Write out the text from the start of the records through the line holding "### Prototypes", inclusive, and leave the pictures out.

________

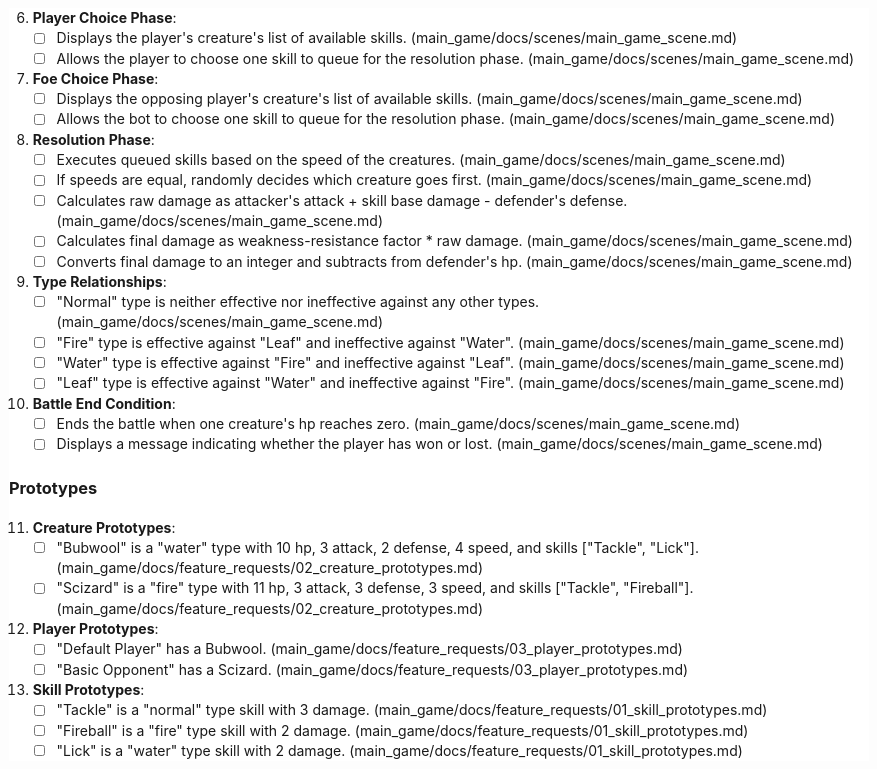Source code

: 6. **Player Choice Phase**:
   - [ ] Displays the player's creature's list of available skills. (main_game/docs/scenes/main_game_scene.md)
   - [ ] Allows the player to choose one skill to queue for the resolution phase. (main_game/docs/scenes/main_game_scene.md)

7. **Foe Choice Phase**:
   - [ ] Displays the opposing player's creature's list of available skills. (main_game/docs/scenes/main_game_scene.md)
   - [ ] Allows the bot to choose one skill to queue for the resolution phase. (main_game/docs/scenes/main_game_scene.md)

8. **Resolution Phase**:
   - [ ] Executes queued skills based on the speed of the creatures. (main_game/docs/scenes/main_game_scene.md)
   - [ ] If speeds are equal, randomly decides which creature goes first. (main_game/docs/scenes/main_game_scene.md)
   - [ ] Calculates raw damage as attacker's attack + skill base damage - defender's defense. (main_game/docs/scenes/main_game_scene.md)
   - [ ] Calculates final damage as weakness-resistance factor * raw damage. (main_game/docs/scenes/main_game_scene.md)
   - [ ] Converts final damage to an integer and subtracts from defender's hp. (main_game/docs/scenes/main_game_scene.md)

9. **Type Relationships**:
   - [ ] "Normal" type is neither effective nor ineffective against any other types. (main_game/docs/scenes/main_game_scene.md)
   - [ ] "Fire" type is effective against "Leaf" and ineffective against "Water". (main_game/docs/scenes/main_game_scene.md)
   - [ ] "Water" type is effective against "Fire" and ineffective against "Leaf". (main_game/docs/scenes/main_game_scene.md)
   - [ ] "Leaf" type is effective against "Water" and ineffective against "Fire". (main_game/docs/scenes/main_game_scene.md)

10. **Battle End Condition**:
    - [ ] Ends the battle when one creature's hp reaches zero. (main_game/docs/scenes/main_game_scene.md)
    - [ ] Displays a message indicating whether the player has won or lost. (main_game/docs/scenes/main_game_scene.md)

### Prototypes

11. **Creature Prototypes**:
    - [ ] "Bubwool" is a "water" type with 10 hp, 3 attack, 2 defense, 4 speed, and skills ["Tackle", "Lick"]. (main_game/docs/feature_requests/02_creature_prototypes.md)
    - [ ] "Scizard" is a "fire" type with 11 hp, 3 attack, 3 defense, 3 speed, and skills ["Tackle", "Fireball"]. (main_game/docs/feature_requests/02_creature_prototypes.md)

12. **Player Prototypes**:
    - [ ] "Default Player" has a Bubwool. (main_game/docs/feature_requests/03_player_prototypes.md)
    - [ ] "Basic Opponent" has a Scizard. (main_game/docs/feature_requests/03_player_prototypes.md)

13. **Skill Prototypes**:
    - [ ] "Tackle" is a "normal" type skill with 3 damage. (main_game/docs/feature_requests/01_skill_prototypes.md)
    - [ ] "Fireball" is a "fire" type skill with 2 damage. (main_game/docs/feature_requests/01_skill_prototypes.md)
    - [ ] "Lick" is a "water" type skill with 2 damage. (main_game/docs/feature_requests/01_skill_prototypes.md)
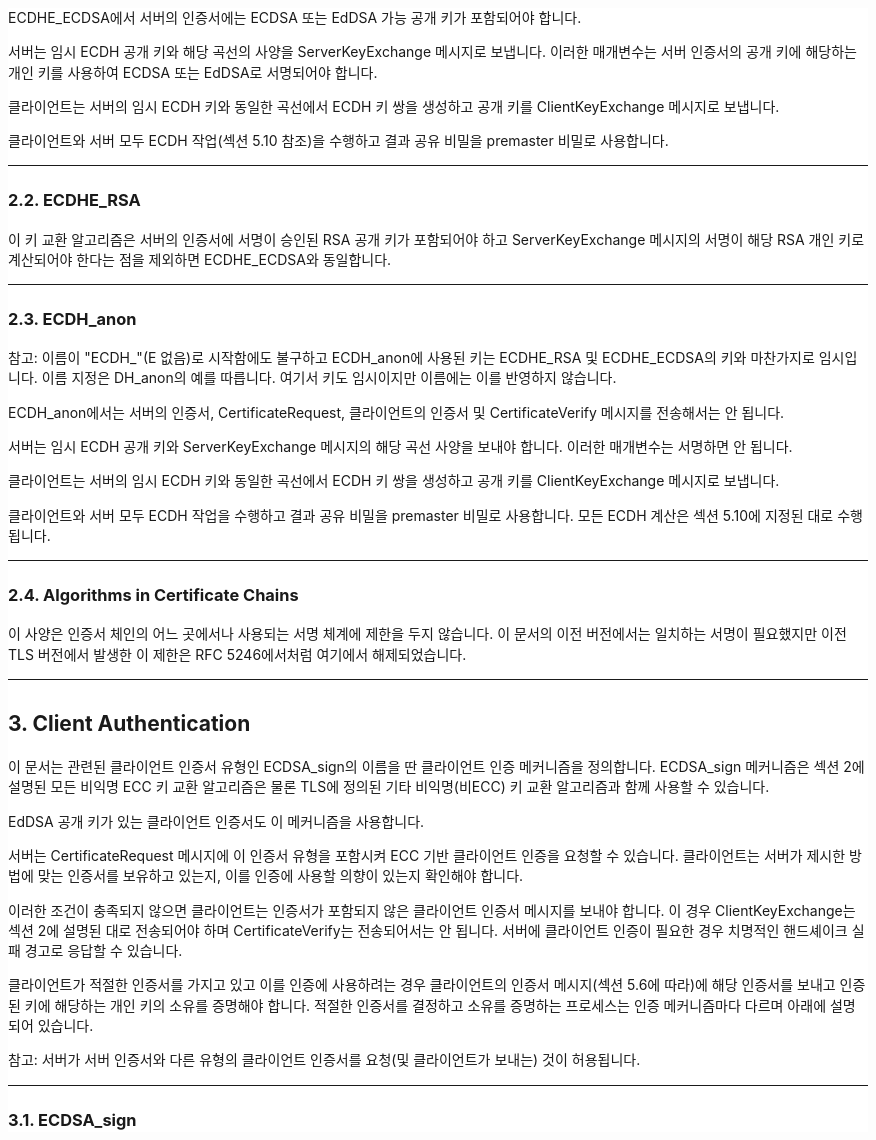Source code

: ECDHE\_ECDSA에서 서버의 인증서에는 ECDSA 또는 EdDSA 가능 공개 키가 포함되어야 합니다.

서버는 임시 ECDH 공개 키와 해당 곡선의 사양을 ServerKeyExchange 메시지로 보냅니다. 이러한 매개변수는 서버 인증서의 공개 키에 해당하는 개인 키를 사용하여 ECDSA 또는 EdDSA로 서명되어야 합니다.

클라이언트는 서버의 임시 ECDH 키와 동일한 곡선에서 ECDH 키 쌍을 생성하고 공개 키를 ClientKeyExchange 메시지로 보냅니다.

클라이언트와 서버 모두 ECDH 작업\(섹션 5.10 참조\)을 수행하고 결과 공유 비밀을 premaster 비밀로 사용합니다.

---
### **2.2.  ECDHE_RSA**

이 키 교환 알고리즘은 서버의 인증서에 서명이 승인된 RSA 공개 키가 포함되어야 하고 ServerKeyExchange 메시지의 서명이 해당 RSA 개인 키로 계산되어야 한다는 점을 제외하면 ECDHE\_ECDSA와 동일합니다.

---
### **2.3.  ECDH_anon**

참고: 이름이 "ECDH\_"\(E 없음\)로 시작함에도 불구하고 ECDH\_anon에 사용된 키는 ECDHE\_RSA 및 ECDHE\_ECDSA의 키와 마찬가지로 임시입니다. 이름 지정은 DH\_anon의 예를 따릅니다. 여기서 키도 임시이지만 이름에는 이를 반영하지 않습니다.

ECDH\_anon에서는 서버의 인증서, CertificateRequest, 클라이언트의 인증서 및 CertificateVerify 메시지를 전송해서는 안 됩니다.

서버는 임시 ECDH 공개 키와 ServerKeyExchange 메시지의 해당 곡선 사양을 보내야 합니다. 이러한 매개변수는 서명하면 안 됩니다.

클라이언트는 서버의 임시 ECDH 키와 동일한 곡선에서 ECDH 키 쌍을 생성하고 공개 키를 ClientKeyExchange 메시지로 보냅니다.

클라이언트와 서버 모두 ECDH 작업을 수행하고 결과 공유 비밀을 premaster 비밀로 사용합니다. 모든 ECDH 계산은 섹션 5.10에 지정된 대로 수행됩니다.

---
### **2.4.  Algorithms in Certificate Chains**

이 사양은 인증서 체인의 어느 곳에서나 사용되는 서명 체계에 제한을 두지 않습니다. 이 문서의 이전 버전에서는 일치하는 서명이 필요했지만 이전 TLS 버전에서 발생한 이 제한은 RFC 5246에서처럼 여기에서 해제되었습니다.

---
## **3.  Client Authentication**

이 문서는 관련된 클라이언트 인증서 유형인 ECDSA\_sign의 이름을 딴 클라이언트 인증 메커니즘을 정의합니다. ECDSA\_sign 메커니즘은 섹션 2에 설명된 모든 비익명 ECC 키 교환 알고리즘은 물론 TLS에 정의된 기타 비익명\(비ECC\) 키 교환 알고리즘과 함께 사용할 수 있습니다.

EdDSA 공개 키가 있는 클라이언트 인증서도 이 메커니즘을 사용합니다.

서버는 CertificateRequest 메시지에 이 인증서 유형을 포함시켜 ECC 기반 클라이언트 인증을 요청할 수 있습니다. 클라이언트는 서버가 제시한 방법에 맞는 인증서를 보유하고 있는지, 이를 인증에 사용할 의향이 있는지 확인해야 합니다.

이러한 조건이 충족되지 않으면 클라이언트는 인증서가 포함되지 않은 클라이언트 인증서 메시지를 보내야 합니다. 이 경우 ClientKeyExchange는 섹션 2에 설명된 대로 전송되어야 하며 CertificateVerify는 전송되어서는 안 됩니다. 서버에 클라이언트 인증이 필요한 경우 치명적인 핸드셰이크 실패 경고로 응답할 수 있습니다.

클라이언트가 적절한 인증서를 가지고 있고 이를 인증에 사용하려는 경우 클라이언트의 인증서 메시지\(섹션 5.6에 따라\)에 해당 인증서를 보내고 인증된 키에 해당하는 개인 키의 소유를 증명해야 합니다. 적절한 인증서를 결정하고 소유를 증명하는 프로세스는 인증 메커니즘마다 다르며 아래에 설명되어 있습니다.

참고: 서버가 서버 인증서와 다른 유형의 클라이언트 인증서를 요청\(및 클라이언트가 보내는\) 것이 허용됩니다.

---
### **3.1.  ECDSA_sign**
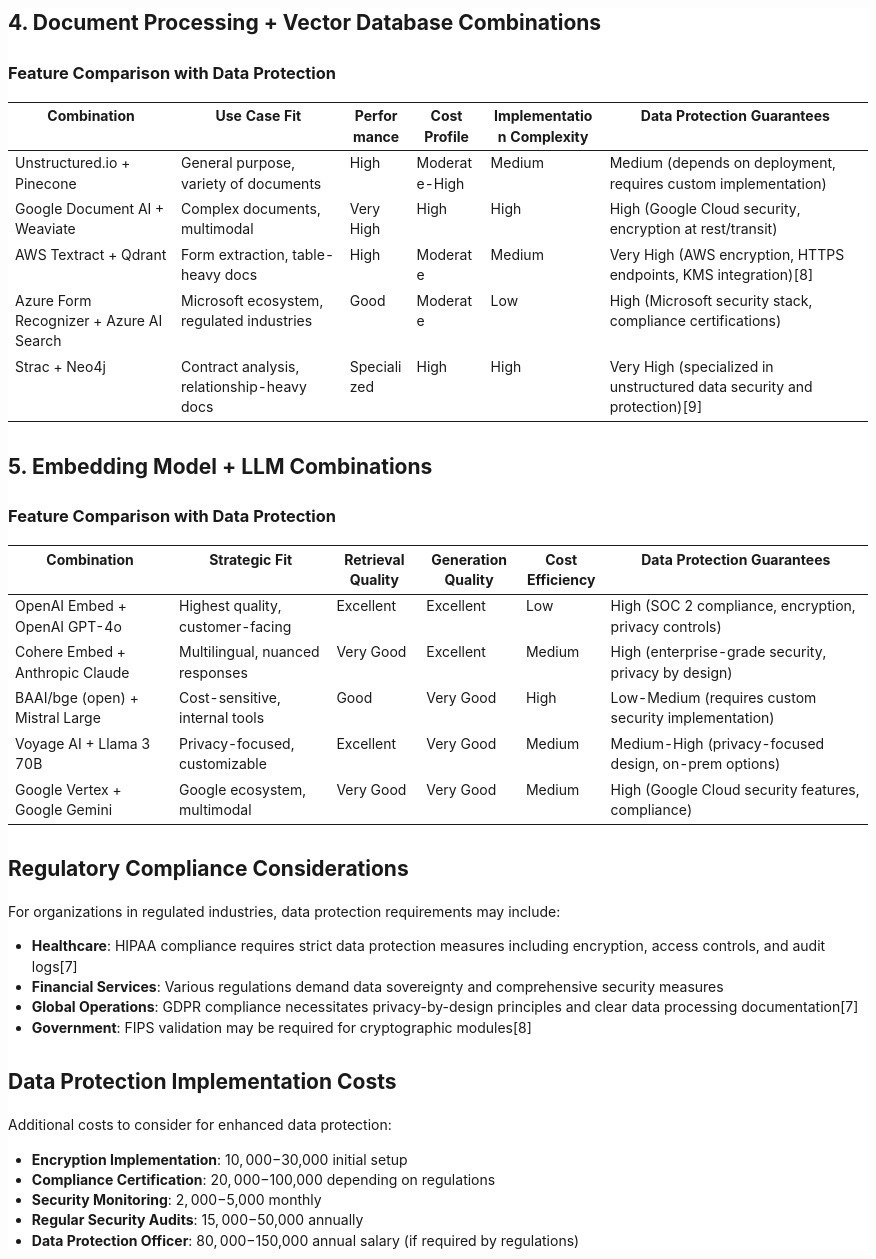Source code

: ## 4. Document Processing + Vector Database Combinations

### Feature Comparison with Data Protection

| Combination | Use Case Fit | Performance | Cost Profile | Implementation Complexity | Data Protection Guarantees |
|-------------|--------------|-------------|--------------|---------------------------|---------------------------|
| Unstructured.io + Pinecone | General purpose, variety of documents | High | Moderate-High | Medium | Medium (depends on deployment, requires custom implementation) |
| Google Document AI + Weaviate | Complex documents, multimodal | Very High | High | High | High (Google Cloud security, encryption at rest/transit) |
| AWS Textract + Qdrant | Form extraction, table-heavy docs | High | Moderate | Medium | Very High (AWS encryption, HTTPS endpoints, KMS integration)[8] |
| Azure Form Recognizer + Azure AI Search | Microsoft ecosystem, regulated industries | Good | Moderate | Low | High (Microsoft security stack, compliance certifications) |
| Strac + Neo4j | Contract analysis, relationship-heavy docs | Specialized | High | High | Very High (specialized in unstructured data security and protection)[9] |

## 5. Embedding Model + LLM Combinations

### Feature Comparison with Data Protection

| Combination | Strategic Fit | Retrieval Quality | Generation Quality | Cost Efficiency | Data Protection Guarantees |
|-------------|---------------|-------------------|-------------------|----------------|---------------------------|
| OpenAI Embed + OpenAI GPT-4o | Highest quality, customer-facing | Excellent | Excellent | Low | High (SOC 2 compliance, encryption, privacy controls) |
| Cohere Embed + Anthropic Claude | Multilingual, nuanced responses | Very Good | Excellent | Medium | High (enterprise-grade security, privacy by design) |
| BAAI/bge (open) + Mistral Large | Cost-sensitive, internal tools | Good | Very Good | High | Low-Medium (requires custom security implementation) |
| Voyage AI + Llama 3 70B | Privacy-focused, customizable | Excellent | Very Good | Medium | Medium-High (privacy-focused design, on-prem options) |
| Google Vertex + Google Gemini | Google ecosystem, multimodal | Very Good | Very Good | Medium | High (Google Cloud security features, compliance) |

## Regulatory Compliance Considerations

For organizations in regulated industries, data protection requirements may include:

- **Healthcare**: HIPAA compliance requires strict data protection measures including encryption, access controls, and audit logs[7]
- **Financial Services**: Various regulations demand data sovereignty and comprehensive security measures
- **Global Operations**: GDPR compliance necessitates privacy-by-design principles and clear data processing documentation[7]
- **Government**: FIPS validation may be required for cryptographic modules[8]

## Data Protection Implementation Costs

Additional costs to consider for enhanced data protection:

- **Encryption Implementation**: $10,000-$30,000 initial setup
- **Compliance Certification**: $20,000-$100,000 depending on regulations
- **Security Monitoring**: $2,000-$5,000 monthly
- **Regular Security Audits**: $15,000-$50,000 annually
- **Data Protection Officer**: $80,000-$150,000 annual salary (if required by regulations)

________

Written solution:
Source code

: 6. **Player Choice Phase**:
   - [ ] Displays the player's creature's list of available skills. (main_game/docs/scenes/main_game_scene.md)
   - [ ] Allows the player to choose one skill to queue for the resolution phase. (main_game/docs/scenes/main_game_scene.md)

7. **Foe Choice Phase**:
   - [ ] Displays the opposing player's creature's list of available skills. (main_game/docs/scenes/main_game_scene.md)
   - [ ] Allows the bot to choose one skill to queue for the resolution phase. (main_game/docs/scenes/main_game_scene.md)

8. **Resolution Phase**:
   - [ ] Executes queued skills based on the speed of the creatures. (main_game/docs/scenes/main_game_scene.md)
   - [ ] If speeds are equal, randomly decides which creature goes first. (main_game/docs/scenes/main_game_scene.md)
   - [ ] Calculates raw damage as attacker's attack + skill base damage - defender's defense. (main_game/docs/scenes/main_game_scene.md)
   - [ ] Calculates final damage as weakness-resistance factor * raw damage. (main_game/docs/scenes/main_game_scene.md)
   - [ ] Converts final damage to an integer and subtracts from defender's hp. (main_game/docs/scenes/main_game_scene.md)

9. **Type Relationships**:
   - [ ] "Normal" type is neither effective nor ineffective against any other types. (main_game/docs/scenes/main_game_scene.md)
   - [ ] "Fire" type is effective against "Leaf" and ineffective against "Water". (main_game/docs/scenes/main_game_scene.md)
   - [ ] "Water" type is effective against "Fire" and ineffective against "Leaf". (main_game/docs/scenes/main_game_scene.md)
   - [ ] "Leaf" type is effective against "Water" and ineffective against "Fire". (main_game/docs/scenes/main_game_scene.md)

10. **Battle End Condition**:
    - [ ] Ends the battle when one creature's hp reaches zero. (main_game/docs/scenes/main_game_scene.md)
    - [ ] Displays a message indicating whether the player has won or lost. (main_game/docs/scenes/main_game_scene.md)

### Prototypes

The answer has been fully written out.